■ **Trecho do documento**

┌────────

Um trabalhador em Estádio Mané Garrincha em maio de 2013. / F. B. JR. (EFE)

No Rio, o Maracanã, palco da final do único Mundial que o país sediou até agora, em 1950, foi o estádio escolhido para receber algumas partidas da Copa de 2014. No entanto, ao contrário do que aconteceu no século passado, quando o número oficial de espectadores foi de 199.584 na decisão do torneio, o estádio terá capacidade para aproximadamente 79.000 pessoas. Ainda assim, será a arena com maior capacidade no Mundial e vai sediar a final, em 13 de julho.

O que chama a atenção, no entanto, é o valor da reforma em um estádio que já tinha sido remodelado para o Mundial de Clubes da Fifa, em 2000, e os Jogos Pan-Americanos de 2007. O Maracanã foi a segunda arena mais cara, com investimento de quase 1,2 bilhão de reais (510 milhões de dólares), ainda de acordo com o levantamento do Sinaenco. O Mané Garrincha, de Brasília, lidera o ranking de gastos, com 1,43 bilhão de reais (614 milhões de dólares).

└────────

■ **Itens fornecidos**

┌────────

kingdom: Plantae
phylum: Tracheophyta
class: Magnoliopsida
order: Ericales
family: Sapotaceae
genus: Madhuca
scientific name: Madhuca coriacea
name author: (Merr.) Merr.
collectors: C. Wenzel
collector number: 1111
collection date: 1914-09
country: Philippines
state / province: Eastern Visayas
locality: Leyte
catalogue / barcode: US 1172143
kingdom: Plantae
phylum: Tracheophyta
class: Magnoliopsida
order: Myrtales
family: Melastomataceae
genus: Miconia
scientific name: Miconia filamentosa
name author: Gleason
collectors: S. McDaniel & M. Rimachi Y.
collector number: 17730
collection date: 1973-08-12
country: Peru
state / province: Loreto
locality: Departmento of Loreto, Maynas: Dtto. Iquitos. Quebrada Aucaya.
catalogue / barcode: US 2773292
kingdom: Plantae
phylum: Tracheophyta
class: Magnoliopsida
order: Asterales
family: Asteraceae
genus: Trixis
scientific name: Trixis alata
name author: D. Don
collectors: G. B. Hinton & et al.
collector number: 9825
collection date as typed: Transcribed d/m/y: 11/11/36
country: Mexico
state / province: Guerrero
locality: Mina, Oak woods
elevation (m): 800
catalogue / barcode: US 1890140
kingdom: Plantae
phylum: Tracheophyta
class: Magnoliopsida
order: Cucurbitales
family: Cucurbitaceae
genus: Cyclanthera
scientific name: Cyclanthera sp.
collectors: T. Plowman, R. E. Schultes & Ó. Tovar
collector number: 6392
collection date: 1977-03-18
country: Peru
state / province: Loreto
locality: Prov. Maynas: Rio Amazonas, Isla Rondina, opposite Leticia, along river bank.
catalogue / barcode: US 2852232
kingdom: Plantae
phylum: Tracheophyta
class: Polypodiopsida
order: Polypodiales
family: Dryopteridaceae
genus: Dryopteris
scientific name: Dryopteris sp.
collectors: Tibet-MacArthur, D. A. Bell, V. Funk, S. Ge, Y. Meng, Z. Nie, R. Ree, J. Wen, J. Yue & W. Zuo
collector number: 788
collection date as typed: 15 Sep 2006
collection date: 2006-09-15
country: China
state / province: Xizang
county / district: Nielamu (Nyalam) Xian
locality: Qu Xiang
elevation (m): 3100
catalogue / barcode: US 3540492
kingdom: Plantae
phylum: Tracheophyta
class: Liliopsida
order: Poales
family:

└────────

■ **Instruções**
Segundo o texto sobre os estádios da Copa de 2014, qual estádio lidera o ranking de gastos e com que valor?

■ **Resposta**
O Mané Garrincha, de Brasília, com 1,43 bilhão de reais (614 milhões de dólares).